SOURCE TEXT –
Cooler-climate farmers now have a modified technique to suppress soil pathogens and pests in high tunnels
A biological technique used to suppress soilborne pests and pathogens already used in warmer climates, with some modifications, will work in Pennsylvania and other more northern locations, according to a team of researchers.
That's good news for the growing number of vegetable and small-fruit growers using high tunnel cultivation structures who face difficulties maintaining good soil health long term, said team member Francesco Di Gioia, assistant professor of vegetable crop science, Penn State College of Agricultural Sciences.
High tunnels—unheated greenhouses that help commercial farmers extend their growing season so that they can improve the profitability and productivity of their farms and the quality of their produce—are an integral part of food production systems in many parts of the United States. However, because soils beneath high tunnels support an intensive cropping system and are shielded from freezing temperatures, bacterial and fungal pathogens and pests can build up.
The technique, known as anaerobic soil disinfestation, involves adding an organic material to provide a source of sugar to feed the microbes in the soil and initiate a process that leads to a temporary shift of the soil from aerobic to anaerobic. Under anaerobic conditions, a sort of fermentation process is triggered, Di Gioia explained, which leads to the production of organic acids and other compounds that are toxic to most soilborne pests and pathogens.
"The challenge here is that we have lower temperatures in the Mid-Atlantic Region, and we need to find effective and inexpensive sources of carbon—sugar—to feed the microbes and initiate this process," he said. "So, we have been studying to see if cover crops may be used as a source of carbon and if the method will work here. And we have learned the answer is, 'yes it can.'"
Anaerobic soil disinfestation simultaneously controls soilborne pathogens, root nematodes and weeds in several horticultural crops, such as tomatoes and cucumbers grown in conventional and organic systems, the researchers report. The technique is applied by amending the soil with a carbon source, tarping the soil with an impermeable film and irrigating the soil to saturation.
The rapid shift in conditions stimulates the growth of anaerobic microorganisms and the decomposition of the carbon source, which produces metabolites such as organic acids, alcohol, ammonia and volatile organic compounds. Those chemicals suppress most soilborne pathogens and pests.

DATASET ENTRIES –
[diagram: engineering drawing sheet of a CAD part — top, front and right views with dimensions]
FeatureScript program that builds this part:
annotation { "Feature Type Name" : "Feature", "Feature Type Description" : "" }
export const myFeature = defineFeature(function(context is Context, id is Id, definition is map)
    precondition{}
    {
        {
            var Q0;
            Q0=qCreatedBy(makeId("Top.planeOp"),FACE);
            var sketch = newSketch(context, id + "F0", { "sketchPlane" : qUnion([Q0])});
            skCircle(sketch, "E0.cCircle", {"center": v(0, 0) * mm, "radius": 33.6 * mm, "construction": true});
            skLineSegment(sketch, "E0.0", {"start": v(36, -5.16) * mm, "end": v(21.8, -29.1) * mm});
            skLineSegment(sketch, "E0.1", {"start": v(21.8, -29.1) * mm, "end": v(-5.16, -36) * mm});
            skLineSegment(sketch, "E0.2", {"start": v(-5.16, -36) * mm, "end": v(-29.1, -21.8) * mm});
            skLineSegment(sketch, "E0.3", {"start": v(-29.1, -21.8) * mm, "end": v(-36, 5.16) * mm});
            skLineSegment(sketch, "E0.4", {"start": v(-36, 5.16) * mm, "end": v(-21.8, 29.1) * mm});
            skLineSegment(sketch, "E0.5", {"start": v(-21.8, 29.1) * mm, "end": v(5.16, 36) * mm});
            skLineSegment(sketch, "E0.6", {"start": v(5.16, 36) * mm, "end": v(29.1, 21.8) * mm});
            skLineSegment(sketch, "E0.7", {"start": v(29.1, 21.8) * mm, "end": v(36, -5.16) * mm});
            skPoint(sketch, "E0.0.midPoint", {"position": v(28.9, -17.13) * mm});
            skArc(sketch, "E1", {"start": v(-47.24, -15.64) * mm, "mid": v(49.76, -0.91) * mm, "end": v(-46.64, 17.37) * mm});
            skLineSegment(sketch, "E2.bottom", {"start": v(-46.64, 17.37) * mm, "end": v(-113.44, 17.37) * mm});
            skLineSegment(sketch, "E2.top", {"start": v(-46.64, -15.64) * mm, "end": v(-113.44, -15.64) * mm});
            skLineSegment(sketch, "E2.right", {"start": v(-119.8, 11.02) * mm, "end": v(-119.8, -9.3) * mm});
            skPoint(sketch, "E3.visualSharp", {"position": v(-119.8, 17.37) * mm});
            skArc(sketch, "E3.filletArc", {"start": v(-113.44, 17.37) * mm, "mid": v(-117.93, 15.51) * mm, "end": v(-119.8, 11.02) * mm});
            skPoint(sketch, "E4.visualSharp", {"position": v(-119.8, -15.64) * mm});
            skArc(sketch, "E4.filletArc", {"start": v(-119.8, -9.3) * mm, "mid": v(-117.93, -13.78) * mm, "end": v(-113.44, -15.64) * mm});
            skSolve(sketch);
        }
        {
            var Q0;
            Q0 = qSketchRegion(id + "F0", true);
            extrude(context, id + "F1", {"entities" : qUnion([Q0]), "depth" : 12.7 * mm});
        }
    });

REQUIRED ACTION –
Proceed with the article on anaerobic soil disinfestation in high tunnels, picking up after its last sentence. The rows have no connection to the high tunnel text.

TASK RESULT –
Anaerobic soil disinfestation also improves soil fertility and has been demonstrated to have positive effects on plant growth and crop yield, according to an article the researchers recently published in Acta Horticulturae, the proceedings of the International Society for Horticultural Science's ninth International Symposium on Soil and Substrate Disinfestation.
"Growers in the Mid-Atlantic Region who use high tunnels are very interested in this, so in collaboration with plant pathologists and soil microbiologists we'll be continuing research to learn how we can help them implement the technique," said Di Gioia. "Soil disinfestation can also be accomplished by chemical fumigation, but consumers don't want that and, of course, that is unacceptable in organic production."
The long-term importance of anaerobic soil disinfestation being effective and used by high tunnel producers in the north relates to local food production and sustainability, Di Gioia believes.
Grocery shopping at the supermarket, we see that a lot of the produce there has come a long distance from the West Coast, from southern states and even from outside the U.S., he pointed out, and that is an issue.
"When we transport food long distances, we are using a lot of gas, we are polluting and we are releasing a lot of carbon dioxide—that's not good for the environment," he said. "Moreover, to travel a long distance, produce must be harvested before it reaches the optimal quality, and after harvest during transportation, quality can only decrease. Instead, we'd like to grow more here."
High tunnels are a great tool because they allow us to produce fresh and highly nutritious fruits and vegetables in this region, Di Gioia added. "But we need to establish good soil-management practices for the long-term sustainability of high tunnel production systems."